The city of Detroit is notoriously bankrupt. They tear down vacant homes every week. They are turning off city lights. Their police are passing out flyers calling the city a war zone and warning people that they “enter at their own risk”. But despite all this, their water and sewage department still employs a horseshoer.
Of course, the fact that the department has no horses does not seem to pose a problem. The horseshoer's job description is “to shoe horses and to do general blacksmith work … and to perform related work as required.” The position pays around $57,000 a year in salary and benefits. The union that represents the departments workers says it is “not possible” to eliminate positions.
Union rules say so, so it must be true.
Critics say the Detroit Water and Sewer Department is much less efficient than other municipal water departments, employing 2 to 5 times the number of employees per customer than Chicago or Philadelphia. Still, the union maintains they need even more people to effectively run the plant.

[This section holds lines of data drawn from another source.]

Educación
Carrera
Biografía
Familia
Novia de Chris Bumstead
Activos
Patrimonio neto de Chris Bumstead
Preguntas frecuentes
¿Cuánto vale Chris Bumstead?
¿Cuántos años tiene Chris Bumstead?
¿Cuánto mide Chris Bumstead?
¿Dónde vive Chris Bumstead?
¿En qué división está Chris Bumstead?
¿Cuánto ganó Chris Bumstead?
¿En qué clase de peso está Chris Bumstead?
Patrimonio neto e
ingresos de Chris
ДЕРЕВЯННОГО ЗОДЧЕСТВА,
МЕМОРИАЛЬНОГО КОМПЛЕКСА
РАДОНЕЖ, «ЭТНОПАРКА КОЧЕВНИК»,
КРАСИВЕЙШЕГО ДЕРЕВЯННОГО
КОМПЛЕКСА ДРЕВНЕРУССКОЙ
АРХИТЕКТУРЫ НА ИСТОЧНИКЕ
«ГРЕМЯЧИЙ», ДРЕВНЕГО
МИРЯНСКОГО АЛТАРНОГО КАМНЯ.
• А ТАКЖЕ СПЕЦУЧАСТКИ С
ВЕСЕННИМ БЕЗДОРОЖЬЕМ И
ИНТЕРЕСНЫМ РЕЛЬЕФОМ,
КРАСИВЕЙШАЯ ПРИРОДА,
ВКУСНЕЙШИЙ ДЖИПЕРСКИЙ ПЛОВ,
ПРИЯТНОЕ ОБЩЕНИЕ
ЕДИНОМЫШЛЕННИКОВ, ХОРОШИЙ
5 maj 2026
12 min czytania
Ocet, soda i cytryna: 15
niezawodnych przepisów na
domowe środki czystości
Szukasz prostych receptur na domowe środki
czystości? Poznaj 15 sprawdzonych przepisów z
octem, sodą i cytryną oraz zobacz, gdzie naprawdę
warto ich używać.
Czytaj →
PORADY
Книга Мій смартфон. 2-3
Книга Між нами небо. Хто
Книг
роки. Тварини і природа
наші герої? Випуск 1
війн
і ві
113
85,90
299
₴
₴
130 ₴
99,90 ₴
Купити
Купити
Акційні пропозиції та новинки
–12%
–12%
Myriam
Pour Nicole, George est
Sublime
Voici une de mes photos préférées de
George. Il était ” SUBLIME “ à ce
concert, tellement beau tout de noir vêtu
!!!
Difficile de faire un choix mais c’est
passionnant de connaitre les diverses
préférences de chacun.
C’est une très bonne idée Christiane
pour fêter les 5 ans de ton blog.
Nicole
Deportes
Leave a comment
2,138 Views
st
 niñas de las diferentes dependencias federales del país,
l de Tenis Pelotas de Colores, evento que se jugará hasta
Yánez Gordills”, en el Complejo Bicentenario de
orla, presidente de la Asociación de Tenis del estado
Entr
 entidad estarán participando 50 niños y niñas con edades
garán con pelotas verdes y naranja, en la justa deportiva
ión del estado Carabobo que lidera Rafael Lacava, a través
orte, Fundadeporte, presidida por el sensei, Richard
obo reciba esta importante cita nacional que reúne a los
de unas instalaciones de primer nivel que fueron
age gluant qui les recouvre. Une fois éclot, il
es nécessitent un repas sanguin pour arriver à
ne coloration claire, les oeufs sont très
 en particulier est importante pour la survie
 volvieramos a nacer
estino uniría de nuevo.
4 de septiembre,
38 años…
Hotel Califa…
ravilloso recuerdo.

It may indeed be true that the department is bloated, wasteful and inefficient, but to that fact I ask, are those other city departments prepared to shoe horses in an emergency if the need should arise? I think not. The hand is clearly on the other foot now, and Detroit's preparedness for virtually any contingency (except solvency) could look prescient through the right eyes.
True, those eyes might be bloodshot, nearsighted and in need of cataract surgery, but it could be viewed that way.
Detroit Free Press editorial page Editor Stephen Henderson wrote recently about the “intolerable waste” in the Water and Sewer Department. Of course there is “intolerable waste” in the Water and Sewer Department. They were designed to handle intolerable waste, and they really seem to have taken that task to heart. They should not be criticized for simply going above and beyond in the creation and ongoing management of waste. This is what they know. This is what they do. This is who they are.
Still, not to be swayed by the argument, Henderson continues; “For unions and the whole idea of collective bargaining, this is the kind of report that just makes any sort of future very, very hard to negotiate. It suggests that collective bargaining turns government into a provider of jobs instead of public services.”
What?! Collective bargaining turns government into a provider of jobs instead of public services? This cannot be true. If that were the case, Governor Walker and his union opponents in Wisconsin would have had ugly, yearlong confrontations, instead of the harmonious convergence they created to solve that states budget issues. I simply cannot accept that argument.
I realize that on the surface, and in fact on many levels, the idea of a municipal water utility, that hasn't owned a horse for many decades, employing a full time horsehoer seems a tad wasteful. A bit ludicrous. A smidge unseemly. Still, I believe it is an important position.
After all, someone has to keep the stable boy and carriage driver company.